» **Records for the exercise**
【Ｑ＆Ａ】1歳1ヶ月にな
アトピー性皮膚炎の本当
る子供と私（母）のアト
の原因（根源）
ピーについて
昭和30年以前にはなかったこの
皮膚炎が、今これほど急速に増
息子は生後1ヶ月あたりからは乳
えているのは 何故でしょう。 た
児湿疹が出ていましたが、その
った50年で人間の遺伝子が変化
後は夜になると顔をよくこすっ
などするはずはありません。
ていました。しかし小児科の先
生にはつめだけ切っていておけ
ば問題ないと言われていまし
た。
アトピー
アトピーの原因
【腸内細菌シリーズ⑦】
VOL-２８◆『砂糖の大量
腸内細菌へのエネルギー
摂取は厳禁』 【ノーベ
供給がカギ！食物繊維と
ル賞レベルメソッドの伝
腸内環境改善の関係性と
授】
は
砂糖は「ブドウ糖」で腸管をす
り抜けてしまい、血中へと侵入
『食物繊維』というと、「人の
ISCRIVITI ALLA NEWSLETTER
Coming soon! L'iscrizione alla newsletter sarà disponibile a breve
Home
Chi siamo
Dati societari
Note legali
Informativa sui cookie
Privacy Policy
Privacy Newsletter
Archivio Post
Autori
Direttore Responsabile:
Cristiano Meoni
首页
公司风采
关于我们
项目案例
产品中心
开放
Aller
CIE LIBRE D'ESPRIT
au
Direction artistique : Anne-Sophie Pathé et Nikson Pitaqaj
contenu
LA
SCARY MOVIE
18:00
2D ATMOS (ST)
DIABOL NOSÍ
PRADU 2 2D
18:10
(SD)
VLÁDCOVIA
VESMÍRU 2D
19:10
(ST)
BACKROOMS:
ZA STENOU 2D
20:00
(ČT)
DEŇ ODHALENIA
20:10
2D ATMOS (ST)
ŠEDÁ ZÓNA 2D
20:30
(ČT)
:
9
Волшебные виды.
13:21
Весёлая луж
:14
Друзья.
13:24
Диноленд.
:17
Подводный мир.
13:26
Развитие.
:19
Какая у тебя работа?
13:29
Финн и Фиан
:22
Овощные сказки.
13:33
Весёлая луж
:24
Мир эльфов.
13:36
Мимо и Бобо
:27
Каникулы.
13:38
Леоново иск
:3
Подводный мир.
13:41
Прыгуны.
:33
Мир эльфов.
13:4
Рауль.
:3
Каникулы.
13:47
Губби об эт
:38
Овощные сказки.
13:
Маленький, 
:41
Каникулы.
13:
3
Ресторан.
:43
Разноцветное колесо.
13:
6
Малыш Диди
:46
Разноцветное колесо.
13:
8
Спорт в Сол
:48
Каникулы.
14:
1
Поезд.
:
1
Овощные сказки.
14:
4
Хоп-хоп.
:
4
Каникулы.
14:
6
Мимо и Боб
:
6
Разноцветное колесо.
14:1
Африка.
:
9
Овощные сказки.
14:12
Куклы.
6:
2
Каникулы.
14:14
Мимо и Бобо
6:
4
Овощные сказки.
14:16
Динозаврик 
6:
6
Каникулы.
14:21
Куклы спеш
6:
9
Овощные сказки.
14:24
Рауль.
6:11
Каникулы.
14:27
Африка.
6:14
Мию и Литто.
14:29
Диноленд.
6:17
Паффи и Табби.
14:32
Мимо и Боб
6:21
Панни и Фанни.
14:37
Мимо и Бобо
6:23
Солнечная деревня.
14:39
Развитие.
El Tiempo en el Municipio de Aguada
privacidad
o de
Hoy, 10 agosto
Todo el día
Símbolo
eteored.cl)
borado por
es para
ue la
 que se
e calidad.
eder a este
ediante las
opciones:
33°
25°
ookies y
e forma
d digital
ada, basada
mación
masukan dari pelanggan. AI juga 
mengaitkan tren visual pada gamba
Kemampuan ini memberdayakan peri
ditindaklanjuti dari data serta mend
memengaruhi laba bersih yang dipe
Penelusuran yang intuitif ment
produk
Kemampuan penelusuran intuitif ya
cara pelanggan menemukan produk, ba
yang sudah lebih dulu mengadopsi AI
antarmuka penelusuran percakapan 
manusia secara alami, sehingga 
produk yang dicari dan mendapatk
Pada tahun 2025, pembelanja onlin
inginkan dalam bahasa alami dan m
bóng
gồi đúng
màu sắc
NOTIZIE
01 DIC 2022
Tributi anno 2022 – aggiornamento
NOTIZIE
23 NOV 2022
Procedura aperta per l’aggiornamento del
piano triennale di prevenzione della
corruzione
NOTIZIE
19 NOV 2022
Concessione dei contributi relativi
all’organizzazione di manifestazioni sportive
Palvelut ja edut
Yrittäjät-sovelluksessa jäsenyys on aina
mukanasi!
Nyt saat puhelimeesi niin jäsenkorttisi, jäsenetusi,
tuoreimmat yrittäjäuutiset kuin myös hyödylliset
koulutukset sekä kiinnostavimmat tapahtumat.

» **Work order**
The exercise is to copy out every line above that has the word "alami" in it.

» **Exercise response**
manusia secara alami, sehingga 
inginkan dalam bahasa alami dan m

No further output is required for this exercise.